I chose intentionally a song already with a little finishing touch. That song was the description of a Jimi's dream, his exact transposition in words and music. I remained fascinated by the text, by the widely of his oniric and sonor vision. There's really the vision of another world ... the record represents, in my intentions, the fight and the travel outside and inside ourselves, that we need to arrive to that better world.
It's so obvious, so simple, but it's a great riff, it's a great song. Deceptively simple, I think, you know. A lot of these old rock songs are very direct, you know "Carry your books home from school" etc but erm they say the stuff that we're all concerned with; you know, the love stories and stuff, and erm.. I got all the boys in to play this, this is the one track on the album which really was live. Cozy Powell, Neil Murray, Spike Edney, who was the guy who was normally playing keyboards round the back of the stage for Queen, and Jamie Moses who has become a very good friend, and support guitarist. We all came in and we just played loads of songs, stuff that we knew. you know, we all know Slow Down, we all know Maybe Baby, we all know "It's Only Make believe".
On Jeff Beck colaboration: Originally, I even wrote this song especially for him. Jeff Beck plays in another dimension. With only one note, he can floor you. When he came into the studio to record his guitar parts, I wasn't able to anything except sit down and watch him play; so much of what he does is magic. I didn't feel able to take my turn on a guitar and jam with him, he is just too much impressive! He played it solo therefore, but he was not completely satisfied, and said me that he would work on it and to come back to record it again. I had nearly waited for a year when Jeff ended up coming back to record this magnificent solo. With him, you cannot do it any other way; that is how he wants it! But you know that whatever he comes up with, he will make something brilliant out of it, and that is what makes the wait worthwhile. This chap is fabulous; you only need the minimum of patience when you have the chance to work with him!
The Guv'nor was a tune for a film about a bare-knuckle boxer. A true story. An English guy. Rather an unsavoury character, actually. A very scary kind of guy, who basically rose from the gutter because of his ability with his fists. The film didn't get made because they ran out of money. But I had this song. And I started thinking this would apply to Jeff. Because Jeff, in our world, is the guy on the block who's scary. He's someone you don't mess with. You don't even try to play his stuff. He is the Guv'nor: the standard by which you judge yourself. I think a lot of us view him that way. And there came a moment when I plucked up enough courage to ring him up and say, 'What do you think, Jeff? Do you fancy being the Guv'nor?' I explained the idea to him, played him the track, and he loved it. He thought it would be a good laugh.

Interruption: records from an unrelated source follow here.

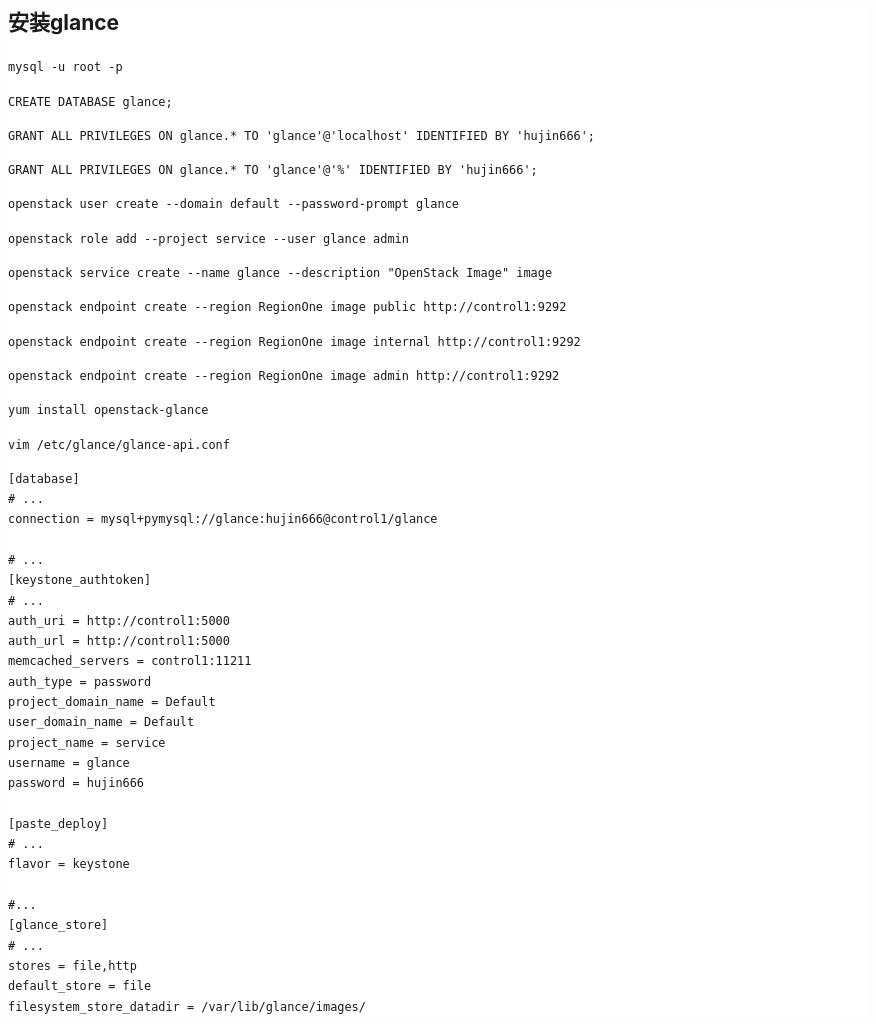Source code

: ## 安装glance

`mysql -u root -p`

`CREATE DATABASE glance;`

`GRANT ALL PRIVILEGES ON glance.* TO 'glance'@'localhost' IDENTIFIED BY 'hujin666';`

`GRANT ALL PRIVILEGES ON glance.* TO 'glance'@'%' IDENTIFIED BY 'hujin666';`

`openstack user create --domain default --password-prompt glance`

`openstack role add --project service --user glance admin`

`openstack service create --name glance --description "OpenStack Image" image`


`openstack endpoint create --region RegionOne image public http://control1:9292`


`openstack endpoint create --region RegionOne image internal http://control1:9292`


`openstack endpoint create --region RegionOne image admin http://control1:9292`

`yum install openstack-glance`

`vim /etc/glance/glance-api.conf`

    [database]
    # ...
    connection = mysql+pymysql://glance:hujin666@control1/glance

    # ...
    [keystone_authtoken]
    # ...
    auth_uri = http://control1:5000
    auth_url = http://control1:5000
    memcached_servers = control1:11211
    auth_type = password
    project_domain_name = Default
    user_domain_name = Default
    project_name = service
    username = glance
    password = hujin666

    [paste_deploy]
    # ...
    flavor = keystone

    #...
    [glance_store]
    # ...
    stores = file,http
    default_store = file
    filesystem_store_datadir = /var/lib/glance/images/
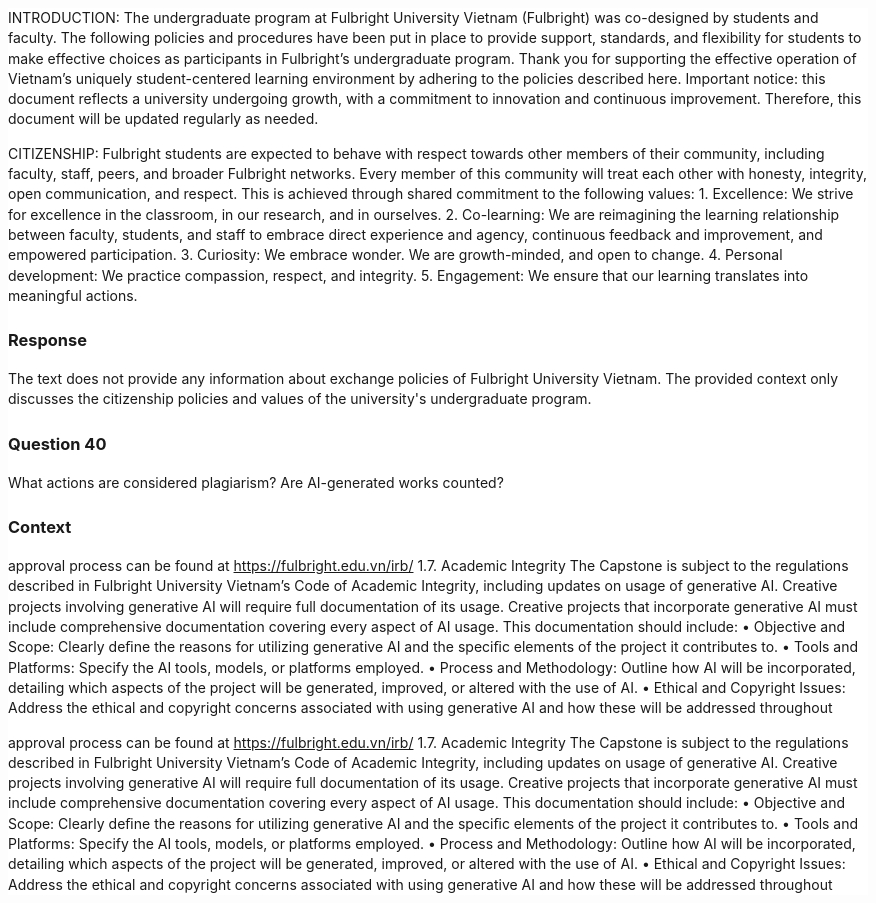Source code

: INTRODUCTION: The undergraduate program at Fulbright University Vietnam (Fulbright) was co-designed by students and faculty. The following policies and procedures have been put in place to provide support, standards, and flexibility for students to make effective choices as participants in Fulbright’s undergraduate program. Thank you for supporting the effective operation of Vietnam’s uniquely student-centered learning environment by adhering to the policies described here. Important notice: this document reflects a university undergoing growth, with a commitment to innovation and continuous improvement. Therefore, this document will be updated regularly as needed.

CITIZENSHIP: Fulbright students are expected to behave with respect towards other members of their community, including faculty, staff, peers, and broader Fulbright networks. Every member of this community will treat each other with honesty, integrity, open communication, and respect. This is achieved through shared commitment to the following values: 1. Excellence: We strive for excellence in the classroom, in our research, and in ourselves. 2. Co-learning: We are reimagining the learning relationship between faculty, students, and staff to embrace direct experience and agency, continuous feedback and improvement, and empowered participation. 3. Curiosity: We embrace wonder. We are growth-minded, and open to change. 4. Personal development: We practice compassion, respect, and integrity. 5. Engagement: We ensure that our learning translates into meaningful actions.

### Response
The text does not provide any information about exchange policies of Fulbright University Vietnam. The provided context only discusses the citizenship policies and values of the university's undergraduate program.

            
### Question 40
What actions are considered plagiarism? Are AI-generated works counted?

### Context
approval process can be found at https://fulbright.edu.vn/irb/ 1.7. Academic Integrity The Capstone is subject to the regulations described in Fulbright University Vietnam’s Code of Academic Integrity, including updates on usage of generative AI. Creative projects involving generative AI will require full documentation of its usage. Creative projects that incorporate generative AI must include comprehensive documentation covering every aspect of AI usage. This documentation should include: • Objective and Scope: Clearly deﬁne the reasons for utilizing generative AI and the speciﬁc elements of the project it contributes to. • Tools and Platforms: Specify the AI tools, models, or platforms employed. • Process and Methodology: Outline how AI will be incorporated, detailing which aspects of the project will be generated, improved, or altered with the use of AI. • Ethical and Copyright Issues: Address the ethical and copyright concerns associated with using generative AI and how these will be addressed throughout

approval process can be found at https://fulbright.edu.vn/irb/ 1.7. Academic Integrity The Capstone is subject to the regulations described in Fulbright University Vietnam’s Code of Academic Integrity, including updates on usage of generative AI. Creative projects involving generative AI will require full documentation of its usage. Creative projects that incorporate generative AI must include comprehensive documentation covering every aspect of AI usage. This documentation should include: • Objective and Scope: Clearly deﬁne the reasons for utilizing generative AI and the speciﬁc elements of the project it contributes to. • Tools and Platforms: Specify the AI tools, models, or platforms employed. • Process and Methodology: Outline how AI will be incorporated, detailing which aspects of the project will be generated, improved, or altered with the use of AI. • Ethical and Copyright Issues: Address the ethical and copyright concerns associated with using generative AI and how these will be addressed throughout
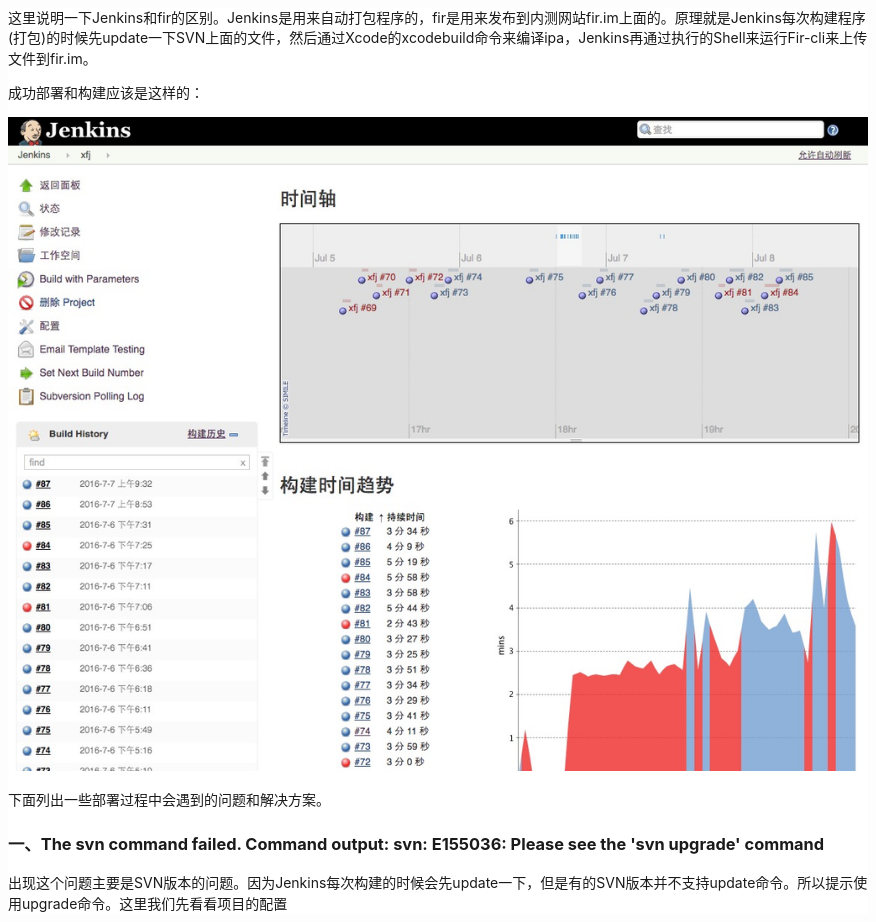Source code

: 这里说明一下Jenkins和fir的区别。Jenkins是用来自动打包程序的，fir是用来发布到内测网站fir.im上面的。原理就是Jenkins每次构建程序(打包)的时候先update一下SVN上面的文件，然后通过Xcode的xcodebuild命令来编译ipa，Jenkins再通过执行的Shell来运行Fir-cli来上传文件到fir.im。

成功部署和构建应该是这样的：

![](/images/jenkins/1.png)

下面列出一些部署过程中会遇到的问题和解决方案。

### 一、The svn command failed. Command output: svn: E155036: Please see the 'svn upgrade' command

出现这个问题主要是SVN版本的问题。因为Jenkins每次构建的时候会先update一下，但是有的SVN版本并不支持update命令。所以提示使用upgrade命令。这里我们先看看项目的配置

When I was a teenager, when I bought records, I was always looking for something magical, hidden. "Track 13" is a bit in the same spirit, I think one can detect the presence of Freddie there. On my album, the end of "Another World" is rather an echo to the first "real" song, "Business". I wrote it late at night, I had switched off from reality and besides, in the end, you can hear the phone ring and abruptly bring me back down on earth.
In fact there is one song on the album "Why don´t we try again" and that is something quite personal for me from a few years ago, and I didn´t feel it was right for a Queen-album so I saved it. And there was a moment towards which I thought "Yes, this is good for this time".